Monday, June 15, 2015

John Crowley, The Girlhood of Shakespeare's Heroines (2002)

This intriguingly-titled novella was published as a stand-alone volume, but it's expensive and hard to find. Better to buy the volume of the literary journal Conjunctions, where it first appeared. Available as an ebook, even!

The introduction to the journal is quite defensive about devoting a whole issue to genre material; frankly, if the readers were as provincial and hidebound as this makes them look, I feel embarrassed for them. The odd thing, though, is that The Girlhood of Shakespeare's Heroines isn't even vaguely a “genre” story; it's a purely realistic narrative.
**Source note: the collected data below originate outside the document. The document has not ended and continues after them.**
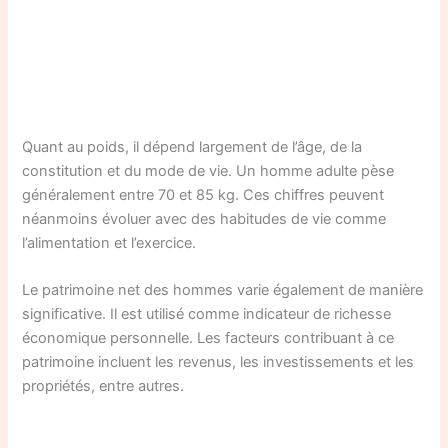
Quant au poids, il dépend largement de l’âge, de la
constitution et du mode de vie. Un homme adulte pèse
généralement entre 70 et 85 kg. Ces chiffres peuvent
néanmoins évoluer avec des habitudes de vie comme
l’alimentation et l’exercice.
Le patrimoine net des hommes varie également de manière
significative. Il est utilisé comme indicateur de richesse
économique personnelle. Les facteurs contribuant à ce
patrimoine incluent les revenus, les investissements et les
propriétés, entre autres.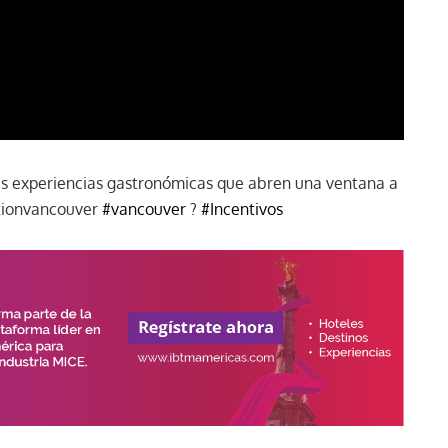
vas experiencias gastronómicas que abren una ventana a
ationvancouver
#vancouver
?
#Incentivos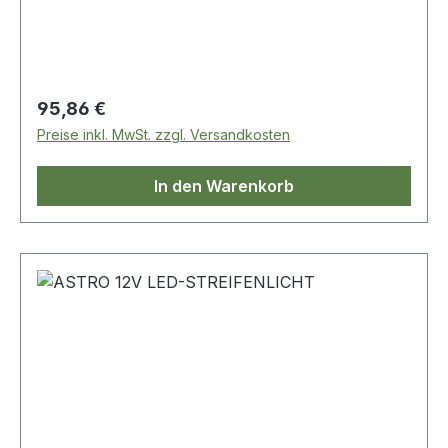
Regulärer Preis:
95,86 €
Preise inkl. MwSt. zzgl. Versandkosten
In den Warenkorb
One can only imagine that Crowley's reputation preceded him to the extent where anything he wrote was considered a priori fantasy/SF. Weird.

It's a pretty simple tale, really: a teenage theater nerd in the midwest gets a summer internship with a nearby Shakespeare festival; there, he meets a girl, Harriet, with whom he has a quasi-romance. The festival's eccentric backer introduces the interns to the wonderful world of Shakespeare authorship conspiracy theories, and he pokes around for a while at such things. There's a bit of biographical detail about Delia Bacon, an early theorist. Years later, he and Harriet reconnect on different terms.
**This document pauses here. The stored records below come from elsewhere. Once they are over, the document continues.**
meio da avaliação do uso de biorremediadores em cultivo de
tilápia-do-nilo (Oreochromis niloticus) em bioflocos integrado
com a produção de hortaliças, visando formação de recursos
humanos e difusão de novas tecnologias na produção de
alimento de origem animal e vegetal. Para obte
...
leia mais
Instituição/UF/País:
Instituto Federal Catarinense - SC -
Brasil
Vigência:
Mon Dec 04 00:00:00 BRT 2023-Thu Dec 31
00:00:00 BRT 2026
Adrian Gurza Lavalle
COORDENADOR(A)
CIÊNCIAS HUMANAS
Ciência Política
And that is all. It's a small, low-stakes story, though also mysterious; the thematic connections between the romance and the Shakespeare theorizing and the other part that I didn't mention because it would be sort of spoilery to the extent that anything can be in a story like this are a bit obscure, though one feels that they are there. But the important thing is, it's so beautifully written and sad that you're like to start crying. Crowley is one hell of a writer. It'll take a few hours at most to read this, so what have you got to lose?